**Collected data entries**
+ + + + + + +

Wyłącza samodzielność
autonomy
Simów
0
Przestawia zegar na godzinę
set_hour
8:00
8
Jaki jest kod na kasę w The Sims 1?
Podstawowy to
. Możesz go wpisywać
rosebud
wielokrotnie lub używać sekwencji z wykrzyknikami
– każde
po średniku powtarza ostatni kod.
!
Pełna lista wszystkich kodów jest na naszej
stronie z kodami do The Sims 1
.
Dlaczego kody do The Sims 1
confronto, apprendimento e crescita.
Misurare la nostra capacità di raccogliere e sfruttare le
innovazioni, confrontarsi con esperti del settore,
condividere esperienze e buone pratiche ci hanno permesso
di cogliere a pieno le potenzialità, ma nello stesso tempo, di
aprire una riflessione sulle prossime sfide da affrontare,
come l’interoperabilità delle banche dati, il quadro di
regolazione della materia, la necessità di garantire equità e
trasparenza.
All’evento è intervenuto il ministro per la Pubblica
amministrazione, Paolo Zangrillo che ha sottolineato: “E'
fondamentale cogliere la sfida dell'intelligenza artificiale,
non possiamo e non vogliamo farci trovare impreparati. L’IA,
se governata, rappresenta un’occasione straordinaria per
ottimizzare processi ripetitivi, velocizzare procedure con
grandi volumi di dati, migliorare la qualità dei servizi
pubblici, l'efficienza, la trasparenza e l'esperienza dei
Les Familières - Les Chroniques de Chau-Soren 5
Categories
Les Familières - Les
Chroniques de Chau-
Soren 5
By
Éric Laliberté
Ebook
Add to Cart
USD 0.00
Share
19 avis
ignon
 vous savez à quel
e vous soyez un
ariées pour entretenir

+ + + + + + +

**Instructions for the task**
All lines from the one containing "grandi volumi di" to the last line above should be reproduced exactly, and no other lines should be given.

**Answer space**
grandi volumi di dati, migliorare la qualità dei servizi
pubblici, l'efficienza, la trasparenza e l'esperienza dei
Les Familières - Les Chroniques de Chau-Soren 5
Categories
Les Familières - Les
Chroniques de Chau-
Soren 5
By
Éric Laliberté
Ebook
Add to Cart
USD 0.00
Share
19 avis
ignon
 vous savez à quel
e vous soyez un
ariées pour entretenir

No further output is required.